O jantar foi perfeito. A mesa posta com a louça que vocês compraram na última viagem à Europa, o vinho na temperatura certa, a conversa fluindo educadamente sobre a reforma da casa de praia ou a escola das crianças. Se alguém olhasse pela janela, veria a imagem da felicidade conjugal bem-sucedida, mas não podem imaginar a solidão nos casamentos que muitas vezes é de vitrine.

Mas então, as luzes se apagam.

E no escuro do quarto, deitada ao lado de alguém com quem você divide a vida há dez, quinze anos, você sente um abismo geográfico entre o seu travesseiro e o dele.

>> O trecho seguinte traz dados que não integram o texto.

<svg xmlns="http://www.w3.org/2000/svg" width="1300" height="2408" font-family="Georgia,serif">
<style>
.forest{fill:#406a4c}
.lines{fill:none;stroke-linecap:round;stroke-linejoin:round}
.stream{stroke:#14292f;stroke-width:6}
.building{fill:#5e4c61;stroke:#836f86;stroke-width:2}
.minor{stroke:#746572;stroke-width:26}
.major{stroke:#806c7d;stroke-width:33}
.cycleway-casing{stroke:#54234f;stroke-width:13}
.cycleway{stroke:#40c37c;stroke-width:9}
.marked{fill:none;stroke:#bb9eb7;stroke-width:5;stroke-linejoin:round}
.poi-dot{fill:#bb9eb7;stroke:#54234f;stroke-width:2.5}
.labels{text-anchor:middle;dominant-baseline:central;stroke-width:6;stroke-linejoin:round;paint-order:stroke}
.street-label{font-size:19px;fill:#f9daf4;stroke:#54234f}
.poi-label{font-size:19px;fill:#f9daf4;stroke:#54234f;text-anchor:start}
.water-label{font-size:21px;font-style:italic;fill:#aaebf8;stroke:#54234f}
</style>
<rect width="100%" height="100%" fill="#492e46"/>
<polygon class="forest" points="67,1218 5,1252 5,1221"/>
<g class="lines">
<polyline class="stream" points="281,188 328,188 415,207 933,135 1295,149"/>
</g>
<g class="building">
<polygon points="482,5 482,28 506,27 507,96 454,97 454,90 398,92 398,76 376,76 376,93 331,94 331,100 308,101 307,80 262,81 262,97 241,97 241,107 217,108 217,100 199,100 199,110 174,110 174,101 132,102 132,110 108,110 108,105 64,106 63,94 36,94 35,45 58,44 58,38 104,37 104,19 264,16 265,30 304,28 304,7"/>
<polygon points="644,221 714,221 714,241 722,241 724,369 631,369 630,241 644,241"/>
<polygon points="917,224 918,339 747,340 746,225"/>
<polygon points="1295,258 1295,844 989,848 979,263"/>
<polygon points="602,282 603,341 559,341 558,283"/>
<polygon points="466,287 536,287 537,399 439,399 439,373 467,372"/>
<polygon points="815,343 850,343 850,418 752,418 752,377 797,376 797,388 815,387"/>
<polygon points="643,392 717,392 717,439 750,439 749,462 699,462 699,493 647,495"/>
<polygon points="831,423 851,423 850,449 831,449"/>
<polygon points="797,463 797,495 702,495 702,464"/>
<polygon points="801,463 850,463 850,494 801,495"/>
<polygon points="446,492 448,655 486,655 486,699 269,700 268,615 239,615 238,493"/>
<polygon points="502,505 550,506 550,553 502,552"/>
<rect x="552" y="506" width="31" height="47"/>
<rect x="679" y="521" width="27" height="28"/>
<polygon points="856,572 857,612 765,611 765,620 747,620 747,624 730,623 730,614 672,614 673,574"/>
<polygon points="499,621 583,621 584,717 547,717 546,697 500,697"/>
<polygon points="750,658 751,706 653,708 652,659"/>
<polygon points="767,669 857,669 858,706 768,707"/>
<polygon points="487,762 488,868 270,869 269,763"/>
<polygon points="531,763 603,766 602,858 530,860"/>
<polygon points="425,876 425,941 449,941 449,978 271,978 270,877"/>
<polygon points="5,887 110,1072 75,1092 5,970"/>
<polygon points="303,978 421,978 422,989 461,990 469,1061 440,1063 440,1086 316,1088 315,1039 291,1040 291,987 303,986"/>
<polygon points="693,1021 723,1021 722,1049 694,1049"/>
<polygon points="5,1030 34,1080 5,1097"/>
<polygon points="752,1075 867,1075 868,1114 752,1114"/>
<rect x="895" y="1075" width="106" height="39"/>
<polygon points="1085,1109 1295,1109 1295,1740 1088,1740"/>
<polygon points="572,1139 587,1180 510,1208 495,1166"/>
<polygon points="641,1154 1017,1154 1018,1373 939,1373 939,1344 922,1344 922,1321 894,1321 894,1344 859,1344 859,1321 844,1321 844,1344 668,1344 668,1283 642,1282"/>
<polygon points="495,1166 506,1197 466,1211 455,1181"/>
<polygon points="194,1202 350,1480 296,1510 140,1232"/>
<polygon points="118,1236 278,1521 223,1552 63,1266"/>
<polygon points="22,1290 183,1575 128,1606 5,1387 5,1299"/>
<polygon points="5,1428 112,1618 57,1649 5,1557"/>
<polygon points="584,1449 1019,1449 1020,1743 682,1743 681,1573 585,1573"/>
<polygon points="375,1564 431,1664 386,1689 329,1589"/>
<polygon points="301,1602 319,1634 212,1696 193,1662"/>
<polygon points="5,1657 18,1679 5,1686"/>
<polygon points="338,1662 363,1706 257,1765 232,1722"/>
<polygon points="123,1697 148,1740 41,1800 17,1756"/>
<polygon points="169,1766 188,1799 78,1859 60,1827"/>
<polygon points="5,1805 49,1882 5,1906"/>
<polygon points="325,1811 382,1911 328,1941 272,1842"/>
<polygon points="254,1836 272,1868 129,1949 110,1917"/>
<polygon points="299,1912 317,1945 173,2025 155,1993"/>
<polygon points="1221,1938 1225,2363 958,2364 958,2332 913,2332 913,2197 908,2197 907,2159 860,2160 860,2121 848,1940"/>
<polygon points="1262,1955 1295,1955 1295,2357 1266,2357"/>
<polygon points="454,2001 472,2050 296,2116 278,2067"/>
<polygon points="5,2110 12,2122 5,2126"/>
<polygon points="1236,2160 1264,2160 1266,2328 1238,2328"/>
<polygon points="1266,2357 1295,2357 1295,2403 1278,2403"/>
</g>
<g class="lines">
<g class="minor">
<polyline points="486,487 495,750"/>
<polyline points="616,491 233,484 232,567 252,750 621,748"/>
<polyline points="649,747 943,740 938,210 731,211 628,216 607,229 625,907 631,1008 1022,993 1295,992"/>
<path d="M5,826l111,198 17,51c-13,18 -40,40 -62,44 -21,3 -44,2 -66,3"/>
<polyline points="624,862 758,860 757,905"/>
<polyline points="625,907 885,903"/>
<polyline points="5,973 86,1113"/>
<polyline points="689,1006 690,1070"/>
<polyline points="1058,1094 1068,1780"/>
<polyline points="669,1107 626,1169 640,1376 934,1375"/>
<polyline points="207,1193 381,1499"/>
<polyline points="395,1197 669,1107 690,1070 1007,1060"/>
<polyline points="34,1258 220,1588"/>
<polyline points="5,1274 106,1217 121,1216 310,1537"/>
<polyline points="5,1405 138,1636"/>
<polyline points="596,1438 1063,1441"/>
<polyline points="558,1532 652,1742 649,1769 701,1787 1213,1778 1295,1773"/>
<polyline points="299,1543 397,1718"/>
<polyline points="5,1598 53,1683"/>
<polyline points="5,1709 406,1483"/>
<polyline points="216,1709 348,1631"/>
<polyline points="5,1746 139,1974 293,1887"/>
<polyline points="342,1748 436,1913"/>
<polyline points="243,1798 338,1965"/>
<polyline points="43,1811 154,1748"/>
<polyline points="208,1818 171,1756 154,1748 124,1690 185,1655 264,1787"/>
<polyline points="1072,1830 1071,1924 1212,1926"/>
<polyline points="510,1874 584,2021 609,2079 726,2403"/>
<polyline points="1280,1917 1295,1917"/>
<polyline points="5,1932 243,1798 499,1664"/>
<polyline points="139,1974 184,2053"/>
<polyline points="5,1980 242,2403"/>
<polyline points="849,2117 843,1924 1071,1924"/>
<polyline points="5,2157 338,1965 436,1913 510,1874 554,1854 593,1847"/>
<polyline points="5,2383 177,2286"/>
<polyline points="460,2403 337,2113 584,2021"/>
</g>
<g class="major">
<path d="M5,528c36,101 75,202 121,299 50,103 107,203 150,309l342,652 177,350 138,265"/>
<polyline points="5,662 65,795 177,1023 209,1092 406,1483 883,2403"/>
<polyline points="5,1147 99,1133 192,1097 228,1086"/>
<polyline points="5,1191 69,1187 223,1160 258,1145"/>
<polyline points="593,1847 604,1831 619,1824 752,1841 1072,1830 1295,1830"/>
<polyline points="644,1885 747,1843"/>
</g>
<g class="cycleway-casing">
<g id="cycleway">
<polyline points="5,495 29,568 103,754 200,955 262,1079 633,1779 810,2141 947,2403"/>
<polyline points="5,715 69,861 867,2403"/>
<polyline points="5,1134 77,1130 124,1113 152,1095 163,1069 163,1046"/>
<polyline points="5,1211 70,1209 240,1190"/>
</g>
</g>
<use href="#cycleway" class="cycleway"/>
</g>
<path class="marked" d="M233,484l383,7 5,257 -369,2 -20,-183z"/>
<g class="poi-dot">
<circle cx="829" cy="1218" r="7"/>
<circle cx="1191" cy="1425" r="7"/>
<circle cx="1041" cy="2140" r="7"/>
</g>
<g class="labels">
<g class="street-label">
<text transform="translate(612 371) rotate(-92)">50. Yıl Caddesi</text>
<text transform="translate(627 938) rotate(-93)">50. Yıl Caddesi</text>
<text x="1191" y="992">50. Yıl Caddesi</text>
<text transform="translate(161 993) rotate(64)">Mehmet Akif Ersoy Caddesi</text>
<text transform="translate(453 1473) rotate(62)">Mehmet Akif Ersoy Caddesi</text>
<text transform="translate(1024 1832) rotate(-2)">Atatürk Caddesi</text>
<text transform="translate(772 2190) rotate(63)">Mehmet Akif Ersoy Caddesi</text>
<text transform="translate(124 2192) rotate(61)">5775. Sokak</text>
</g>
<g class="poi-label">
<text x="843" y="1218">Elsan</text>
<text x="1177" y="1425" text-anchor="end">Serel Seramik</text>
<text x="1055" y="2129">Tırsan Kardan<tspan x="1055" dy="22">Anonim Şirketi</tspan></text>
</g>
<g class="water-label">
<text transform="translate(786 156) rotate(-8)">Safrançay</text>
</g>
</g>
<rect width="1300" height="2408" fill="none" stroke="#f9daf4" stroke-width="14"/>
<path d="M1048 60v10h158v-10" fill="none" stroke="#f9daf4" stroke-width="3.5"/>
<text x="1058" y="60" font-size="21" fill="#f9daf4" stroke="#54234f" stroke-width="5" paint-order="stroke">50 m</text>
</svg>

Como é possível estar tão perto fisicamente e tão distante subjetivamente?

A “solidão a dois” é um dos sintomas mais cruéis da nossa época, especialmente em casais onde tudo parece funcionar. A engrenagem da família roda, as contas são pagas, as férias são agendadas. Vocês são sócios eficientes na empresa chamada “Família S.A.“. Mas a pergunta que você cala toda noite é: onde foi parar o encontro?

Muitas vezes, escolhemos parceiros não pelo que eles são, mas pelo que eles representam para o nosso ego. Na psicanálise, chamamos isso de “escolha objetal narcísica“. Ele é o homem que te dá segurança e status; você é a mulher que dá a ele a imagem de família perfeita.

Vocês se amam? Provavelmente sim. Mas talvez amem mais a imagem que um sustenta para o outro do que a verdade nua e crua que habita atrás da máscara.

O problema dos “casamentos de vitrine” é que a vitrine não permite falhas. E a intimidade real, aquela que conecta almas, precisa da falha, da vulnerabilidade, do não-saber.

Quando a relação vira um protocolo de performance, o desejo morre. Porque o desejo só nasce onde existe falta, onde existe mistério. Se tudo está preenchido, explicado e organizado, não sobra espaço para querer o outro. Sobra apenas a conveniência de tê-lo.

Romper com esse silêncio não significa necessariamente romper o casamento. Muitas vezes, a separação é apenas mais uma fuga.

O verdadeiro ato de coragem é tentar, pela primeira vez em anos, olhar para esse estranho ao seu lado e perguntar: “Quem é você hoje?“. E, mais difícil ainda, deixar que ele veja quem você se tornou.

Sair da vitrine e entrar na vida real é arriscado. Pode haver poeira, pode haver bagunça. Mas é o único lugar onde a vida acontece de verdade.

A pergunta que fica é: você está disposta a pagar o preço de ser vista, ou prefere continuar sendo apenas admirada?